“a handful of academics are pushing back and applauding the school”
As mentioned in an earlier post, 1619 Project author Nikole Hannah-Jones may sue UNC Chapel Hill for denying her tenure, but some academics say the school made the right call.
The Washington Free Beacon reports:
Profs Scoff at Nikole Hannah-Jones Tenure Suit
The woman behind the controversial 1619 Project has no business working as a tenured university professor, historians and political scientists told the Washington Free Beacon—and they scoffed at a lawsuit the journalist is reportedly preparing to litigate the University of North Carolina’s decision to deny her tenure.
Nikole Hannah-Jones, the New York Times journalist who emerged from obscurity to become one of the most prominent voices in media, is gearing up to sue the University of North Carolina for racial discrimination after the school denied her tenure in May.
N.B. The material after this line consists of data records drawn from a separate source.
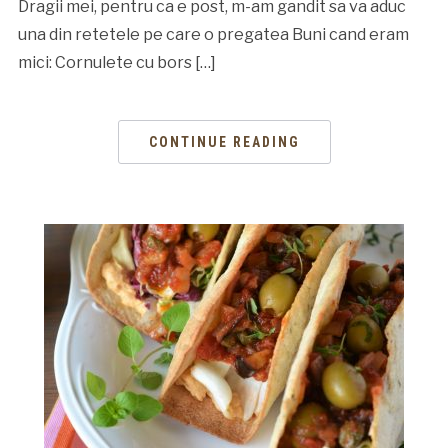
Dragii mei, pentru ca e post, m-am gandit sa va aduc
una din retetele pe care o pregatea Buni cand eram
mici: Cornulete cu bors […]
CONTINUE READING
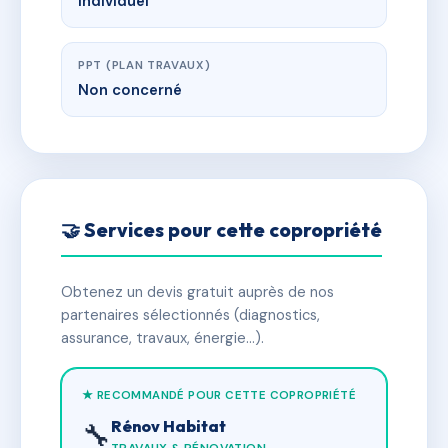
Individuel
PPT (PLAN TRAVAUX)
Non concerné
🤝 Services pour cette copropriété
Obtenez un devis gratuit auprès de nos
partenaires sélectionnés (diagnostics,
assurance, travaux, énergie…).
★ RECOMMANDÉ POUR CETTE COPROPRIÉTÉ
Rénov Habitat
🔧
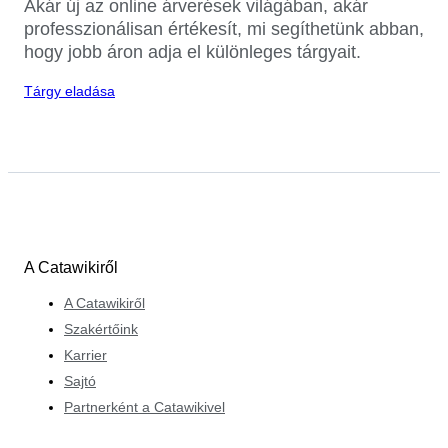
Akár új az online árverések világában, akár
professzionálisan értékesít, mi segíthetünk abban,
hogy jobb áron adja el különleges tárgyait.
Tárgy eladása
A Catawikiről
A Catawikiről
Szakértőink
Karrier
Sajtó
Partnerként a Catawikivel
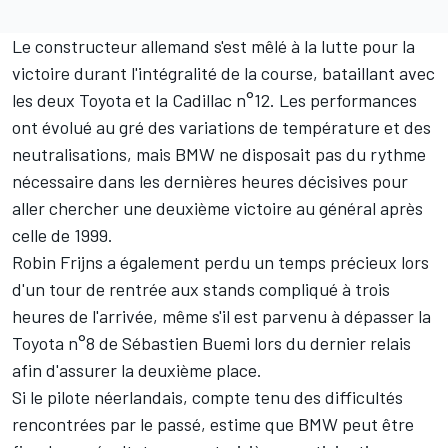
Le constructeur allemand s'est mêlé à la lutte pour la
victoire durant l'intégralité de la course, bataillant avec
les deux Toyota et la Cadillac n°12. Les performances
ont évolué au gré des variations de température et des
neutralisations, mais BMW ne disposait pas du rythme
nécessaire dans les dernières heures décisives pour
aller chercher une deuxième victoire au général après
celle de 1999.
Robin Frijns a également perdu un temps précieux lors
d'un tour de rentrée aux stands compliqué à trois
heures de l'arrivée, même s'il est parvenu à dépasser la
Toyota n°8 de
Sébastien Buemi
lors du dernier relais
afin d'assurer la deuxième place.
Si le pilote néerlandais, compte tenu des difficultés
rencontrées par le passé, estime que BMW peut être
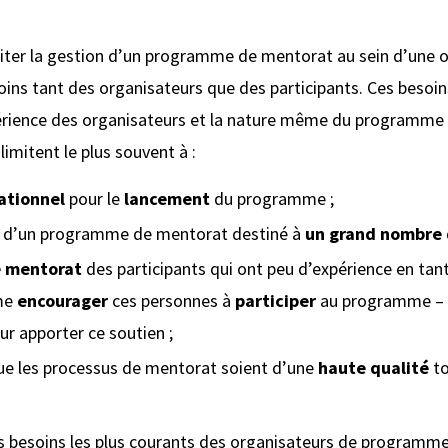
iliter la gestion d’un programme de mentorat au sein d’une 
ins tant des organisateurs que des participants. Ces besoin
érience des organisateurs et la nature même du programme
 limitent le plus souvent à :
ationnel
pour le
lancement
du programme ;
d’un programme de mentorat destiné à
un grand nombre
e mentorat
des participants qui ont peu d’expérience en ta
me
encourager
ces personnes à
participer
au programme – 
r apporter ce soutien ;
 que les processus de mentorat soient d’une
haute qualité
to
les besoins les plus courants des organisateurs de programm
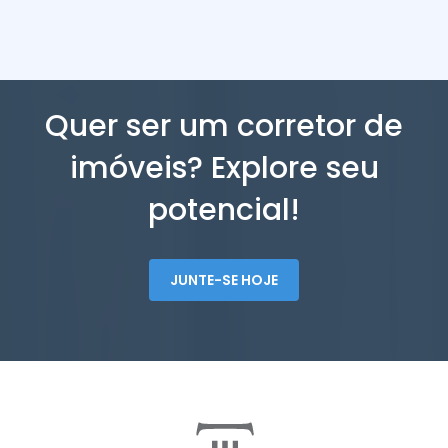
Quer ser um corretor de
imóveis? Explore seu
potencial!
JUNTE-SE HOJE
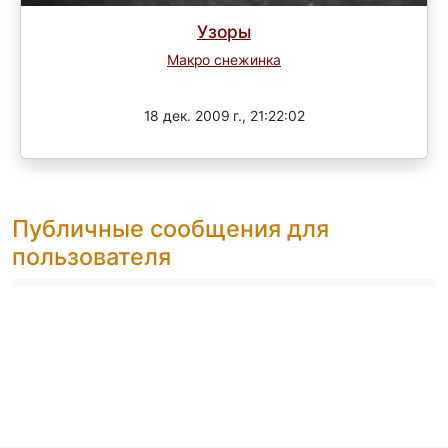
Узоры
Макро снежинка
Завершен
18 дек. 2009 г., 21:22:02
Публичные сообщения для
пользователя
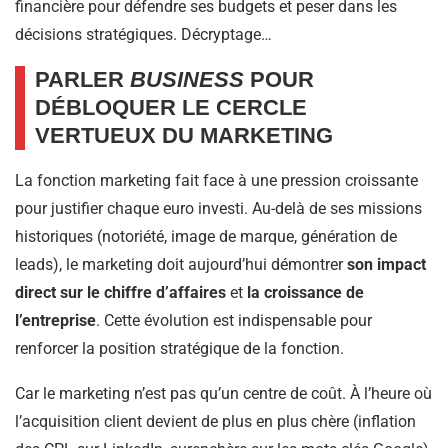
financière pour défendre ses budgets et peser dans les
décisions stratégiques. Décryptage…
PARLER
BUSINESS
POUR
DÉBLOQUER LE CERCLE
VERTUEUX DU MARKETING
La fonction marketing fait face à une pression croissante
pour justifier chaque euro investi. Au-delà de ses missions
historiques (notoriété, image de marque, génération de
leads), le marketing doit aujourd’hui démontrer
son impact
direct sur le chiffre d’affaires
et
la croissance de
l’entreprise
. Cette évolution est indispensable pour
renforcer la position stratégique de la fonction.
Car le marketing n’est pas qu’un centre de coût. À l’heure où
l’acquisition client devient de plus en plus chère (inflation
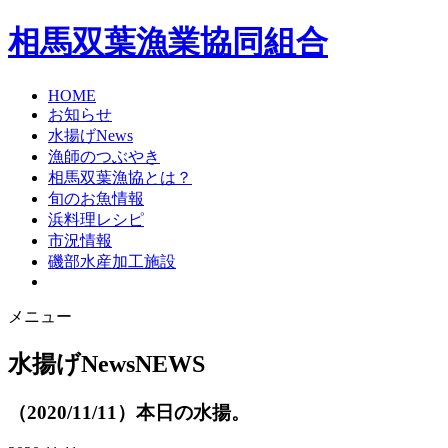
相馬双葉漁業協同組合
HOME
お知らせ
水揚げNews
漁師のつぶやき
相馬双葉漁協とは？
旬のお魚情報
浜料理レシピ
市況情報
磯部水産加工施設
メニュー
水揚げNews
NEWS
（2020/11/11）本日の水揚。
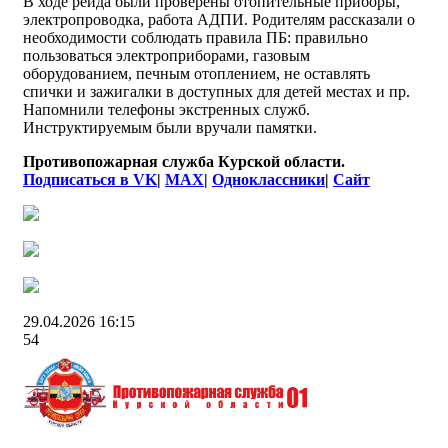
В ходе рейда были проверены отопительные приборы,
электропроводка, работа АДПИ. Родителям рассказали о
необходимости соблюдать правила ПБ: правильно
пользоваться электроприборами, газовым
оборудованием, печным отоплением, не оставлять
спички и зажигалки в доступных для детей местах и пр.
Напомнили телефоны экстренных служб.
Инструктируемым были вручали памятки.
Противопожарная служба Курской области.
Подписаться в
VK
|
MAX
|
Одноклассники
|
Сайт
29.04.2026
16:15
54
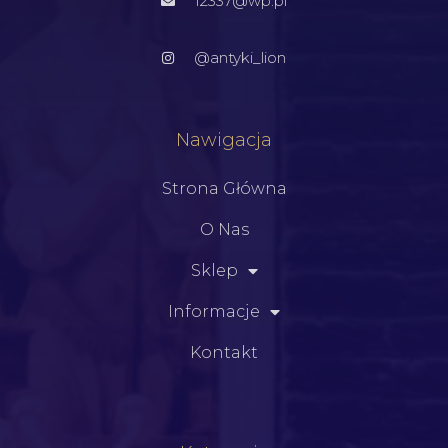
12337@wp.pl
@antyki_lion
Nawigacja
Strona Główna
O Nas
Sklep
Informacje
Kontakt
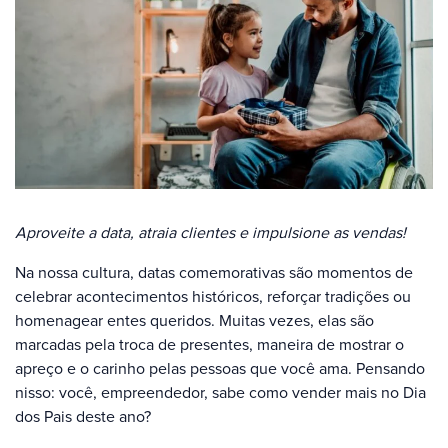
Aproveite a data, atraia clientes e impulsione as vendas!
Na nossa cultura, datas comemorativas são momentos de
celebrar acontecimentos históricos, reforçar tradições ou
homenagear entes queridos. Muitas vezes, elas são
marcadas pela troca de presentes, maneira de mostrar o
apreço e o carinho pelas pessoas que você ama. Pensando
nisso: você, empreendedor, sabe como vender mais no Dia
dos Pais deste ano?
While the move was met with outrage in many corners, a handful of academics are pushing back and applauding the school for defending scholarship over popular politics. They include the Yale University political science professor Steven Smith, who said the offer of tenure to Jones was “a gross violation of academic commitments to truth and accuracy.”
Lifetime appointments for individuals without Ph.D.s, such as Hannah-Jones, generally require “extraordinary” work, said Michigan State political philosophy professor William Allen.
“Hannah-Jones does not seem to fit the mold of such high academic achievement,” Allen said. “As a consequence, the action by the UNC Board seems entirely in keeping with the usual academic practices—the appointment having been infelicitously pushed forward on political rather than solid academic grounds.”